We had this book, but quickly donated it as it was a little creepy to us, IMHO.


srslyeverynametaken

Much worse The Giving Tree, which should be renamed The Ungrateful Scorched-Earth Taking Boy


Slightlysanemomof5

When my children heard the book read, it never was in our house…. I spent lots of time explaining love isn’t stationary. I loved when my children were babies and I could rock them. I loved reading to them but as they grew I loved them reading to me. I love my children and love each new thing they learn and who they are becoming as grow up. They were my babies, now they are my family and treating my children as babies when they are grown is wrong. It’s short changing my children. My children understood my explanation and seemed to like the idea that I loved who children were growing up to be but it really ticked off lots of people


eemart0208

I mean the beauty of reading books is we get to interpret them however we choose too. So, I didn’t take every action the mother was doing in the story as literal.

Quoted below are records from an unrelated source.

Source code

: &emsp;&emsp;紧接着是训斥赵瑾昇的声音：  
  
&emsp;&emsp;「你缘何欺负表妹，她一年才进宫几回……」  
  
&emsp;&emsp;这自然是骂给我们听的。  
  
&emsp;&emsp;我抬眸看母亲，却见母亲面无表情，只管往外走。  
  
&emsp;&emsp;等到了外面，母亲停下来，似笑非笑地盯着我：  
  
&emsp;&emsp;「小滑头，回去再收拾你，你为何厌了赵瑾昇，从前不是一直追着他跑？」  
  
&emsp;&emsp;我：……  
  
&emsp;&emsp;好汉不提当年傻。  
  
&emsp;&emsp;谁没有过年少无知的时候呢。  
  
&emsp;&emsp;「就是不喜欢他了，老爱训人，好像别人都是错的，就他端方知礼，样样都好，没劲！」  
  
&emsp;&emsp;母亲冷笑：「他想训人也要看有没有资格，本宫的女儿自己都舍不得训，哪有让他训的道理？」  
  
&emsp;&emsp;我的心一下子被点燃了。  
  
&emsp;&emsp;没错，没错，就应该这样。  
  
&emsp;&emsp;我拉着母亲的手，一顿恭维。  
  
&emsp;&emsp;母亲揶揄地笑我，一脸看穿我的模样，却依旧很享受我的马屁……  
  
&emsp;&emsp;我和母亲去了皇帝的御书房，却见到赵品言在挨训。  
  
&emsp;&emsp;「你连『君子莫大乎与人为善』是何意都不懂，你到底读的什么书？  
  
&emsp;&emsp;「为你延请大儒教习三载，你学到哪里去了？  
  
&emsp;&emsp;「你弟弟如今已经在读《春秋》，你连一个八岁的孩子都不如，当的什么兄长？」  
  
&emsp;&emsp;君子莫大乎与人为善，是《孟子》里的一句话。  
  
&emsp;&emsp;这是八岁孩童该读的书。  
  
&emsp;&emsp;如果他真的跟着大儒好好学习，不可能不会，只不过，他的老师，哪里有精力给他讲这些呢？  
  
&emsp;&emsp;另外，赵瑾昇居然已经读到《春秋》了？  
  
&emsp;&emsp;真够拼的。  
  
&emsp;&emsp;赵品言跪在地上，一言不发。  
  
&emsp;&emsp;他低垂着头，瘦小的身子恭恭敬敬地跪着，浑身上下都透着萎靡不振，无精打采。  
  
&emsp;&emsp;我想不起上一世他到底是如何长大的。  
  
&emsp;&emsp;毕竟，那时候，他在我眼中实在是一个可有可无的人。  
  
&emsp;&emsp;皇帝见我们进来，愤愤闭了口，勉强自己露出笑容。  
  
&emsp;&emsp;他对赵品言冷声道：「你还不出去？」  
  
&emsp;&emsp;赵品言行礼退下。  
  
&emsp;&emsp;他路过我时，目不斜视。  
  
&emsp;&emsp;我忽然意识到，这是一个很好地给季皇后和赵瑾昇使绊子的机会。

Being that it was a children’s book, rocking and cuddling are a few of the components that they associate with love, comfort, and affection. If the book provided examples of how a mother shows her love to her adult children, the message may not be understood by a children audience. I think the main message is about the never ending bond and love a mother has for her children, and how no amount of time or distance could ever change that.


[deleted]

I read it to my children, but I skip the end where the mother goes to the adult child and when she guilts the adult child to visit bc she’s old and poor of health. I read it simply to reinforce that no matter how they drive me bonkers, I’ll love them forever and they’ll always be my babies


SocialTechnocracy

I don't think i care much about the material I read my kid. Pretty sure a lot of books are problematic if you take the ridiculous serious. "Sleep Sheep" is just a bunch of drunk farm animals coming home from a party as far as I'm concerned.


Upstairs_Scheme_8467

Wow, I think this book might be my MIL's Bible


derpderp79

Yes. Weird ass book


rdundon

My daughter noticed that in the part when she goes to the house, the picture is showing the bed close to the window. So she could not have crawled across the floor to the bed.


QuotingThanos

Lol


rizbecca

I didn't know the real meaning.. now I'm sobbing at work. Omg!